TNM classification UICC 2010

T classification
T1Solitary tumour without vascular invasion
T2Solitary tumour with vascular invasion or multiple tumours < 5 cm
T3aMultiple tumours > 5 cm
T3bInvasion of larger branches of the V. portae or VV. hepaticae
T4

Tumour with direct invasion of neighbouring organs (except gallbladder), perforation of the visceral peritoneum

N classification
NXRegional lymph nodes not assessable
N0Without regional lymph node metastasis
N1with regional lymph node metastases
M classification
MXDistant metastases not assessable
M0No distant metastases
M1Distant metastases present

Treatment options

The treatment options depend on the stage of the tumour and the liver function. In general, the earlier the liver cancer is detected and the better the liver function is, the more favourable the treatment options are. Curative treatment options include not only surgery or liver transplantation, but in certain stages also so-called locoregional procedures, which treat liver cancer directly on site in various ways (see below).
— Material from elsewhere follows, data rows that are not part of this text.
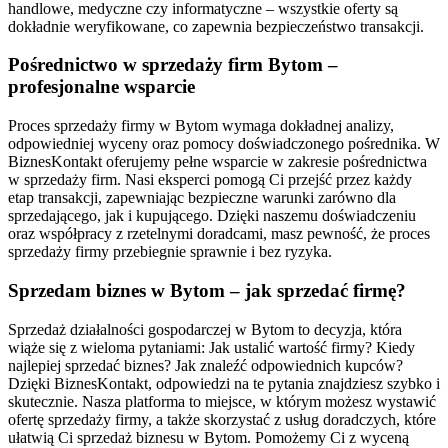
handlowe, medyczne czy informatyczne – wszystkie oferty są
dokładnie weryfikowane, co zapewnia bezpieczeństwo transakcji.
Pośrednictwo w sprzedaży firm Bytom –
profesjonalne wsparcie
Proces sprzedaży firmy w Bytom wymaga dokładnej analizy,
odpowiedniej wyceny oraz pomocy doświadczonego pośrednika. W
BiznesKontakt oferujemy pełne wsparcie w zakresie pośrednictwa
w sprzedaży firm. Nasi eksperci pomogą Ci przejść przez każdy
etap transakcji, zapewniając bezpieczne warunki zarówno dla
sprzedającego, jak i kupującego. Dzięki naszemu doświadczeniu
oraz współpracy z rzetelnymi doradcami, masz pewność, że proces
sprzedaży firmy przebiegnie sprawnie i bez ryzyka.
Sprzedam biznes w Bytom – jak sprzedać firmę?
Sprzedaż działalności gospodarczej w Bytom to decyzja, która
wiąże się z wieloma pytaniami: Jak ustalić wartość firmy? Kiedy
najlepiej sprzedać biznes? Jak znaleźć odpowiednich kupców?
Dzięki BiznesKontakt, odpowiedzi na te pytania znajdziesz szybko i
skutecznie. Nasza platforma to miejsce, w którym możesz wystawić
ofertę sprzedaży firmy, a także skorzystać z usług doradczych, które
ułatwią Ci sprzedaż biznesu w Bytom. Pomożemy Ci z wyceną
Curative (curative) surgery

For patients at a very early stage with preserved liver function and favourably located tumour nodules, curative surgery is the treatment of first choice. In rare cases, surgical removal of tumour nodules (without cure) can also be used to bridge the gap until a possible liver transplant.

Liver transplantation

A curative measure for a small number of patients who must fulfil special criteria. The advantage of liver transplantation is that it cures both liver cancer and liver cirrhosis as a risk factor for the development of liver cancer, but it is also a treatment option with many complications and is costly.
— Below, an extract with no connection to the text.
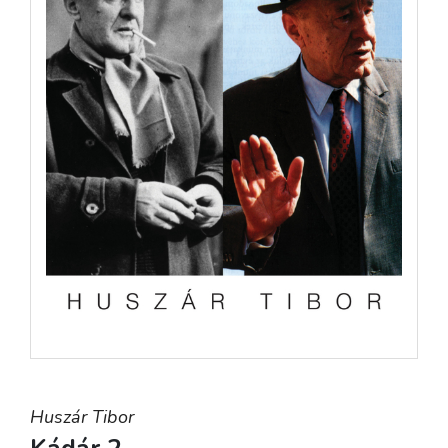
Huszár Tibor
Locoregional treatment methods

Well suited for patients who are not suitable for surgical treatment due to the severity of the underlying liver disease or due to an advanced stage of liver cancer. Various locoregional procedures are available (the most frequently used are listed below):

  • Percutaneous ethanol injection therapy (PEI), in which alcohol is injected into the tumour through the skin in several sessions under imaging guidance.
  • Radiofrequency ablation (RFA) or microwave ablation, in which heat is generated in the tumour under imaging control, causing heat destruction of the liver cancer.
  • Transarterial chemoembolisation (TACE), in which an oily contrast agent and a chemotherapeutic agent are injected through the artery into the liver cancer in patients with no chance of cure.

Drug therapy

Neither "classic" chemotherapies nor hormonal therapies have been able to show convincing efficacy against liver cancer to date. The standard drug therapy for advanced liver cancer is currently the administration of sorafenib (Nexavar®) in tablet form. This is an active substance that inhibits the growth of liver cancer cells in various ways. However, this therapy is not possible with poor liver function

Course of the disease

The course of the disease depends very much on the treatment options for the tumour, which depend in particular on the location of the tumour nodules, but also on the function of the remaining liver.